Workers recalled him singing patriotic songs, including a Cornish adaptation of Men of Harlech as he led them down. So well-drilled were the staff that just three, including Mr Rescorla, died in the attack.
But he was still in the tower when it collapsed. His remains have never been found.
‘I’m very proud of Rick. That was just the way he was, prepared for any eventuality and looking after other people,’ Mr Daniels said. ‘He would always be the last person out and make sure everyone else got out safely.’
Several memorials were erected in his honour.
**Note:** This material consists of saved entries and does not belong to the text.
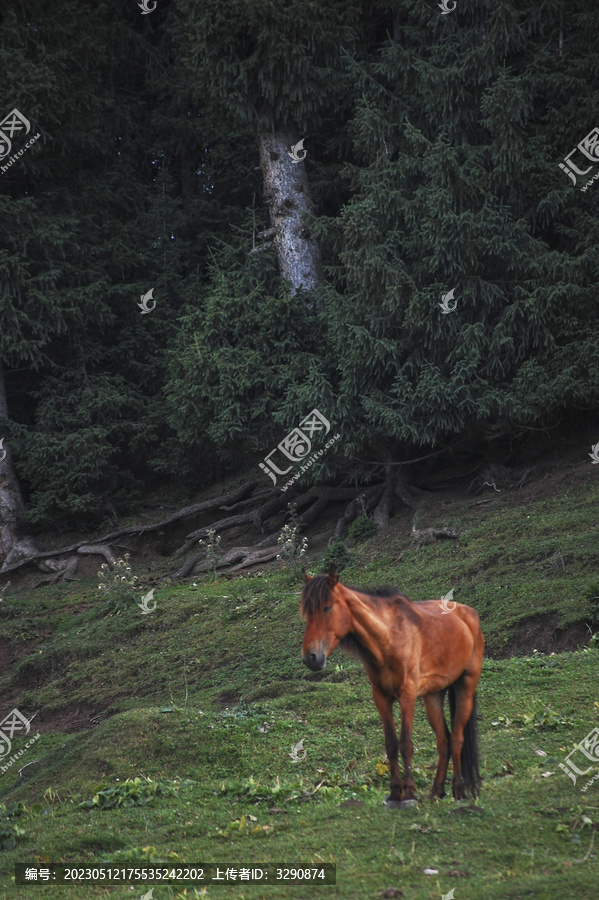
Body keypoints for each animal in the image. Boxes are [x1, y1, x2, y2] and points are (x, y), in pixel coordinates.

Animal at [302, 568, 486, 804]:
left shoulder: (407, 695)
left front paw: (409, 792)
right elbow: (390, 744)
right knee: (443, 741)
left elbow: (406, 744)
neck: (389, 638)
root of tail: (470, 614)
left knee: (456, 740)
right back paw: (436, 791)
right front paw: (395, 792)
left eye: (327, 607)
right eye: (306, 612)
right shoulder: (381, 697)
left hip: (466, 687)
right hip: (433, 696)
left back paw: (458, 790)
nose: (311, 658)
A statue of him, based on the cover of We Were Soldiers Once…And Young, is now on permanent display on The Walk Of Heroes at the National Infantry Museum at Fort Benning, Georgia, the town where he trained.
And in Hayle a memorial was erected, hailing his heroics on September 11.
‘It is good to have something in his home town that can let people know of what he did on September 11 and be very proud of him,’ Mr Daniels added.
On March 25, 2009, he was posthumously awarded the Above & Beyond Citizen Medal – the most prestigious civilian award in the United States.
The main event in the UK to commemorate the landmark anniversary will be the ceremony at London’s September 11 memorial garden, which was opened by the Princess Royal in 2003.
In what has become a poignant tradition, relatives will read out the names of the British victims of the attacks and lay a white rose for each one on a memorial stone beneath bronze plaques listing them all.
Memorial services will also be held at St Paul’s Cathedral in the morning and at Westminster Abbey in the evening.
In New York there will be a concert at the British Memorial Garden site in Hanover Square, which is just half a mile from Ground Zero and also commemorates the 67 UK victims.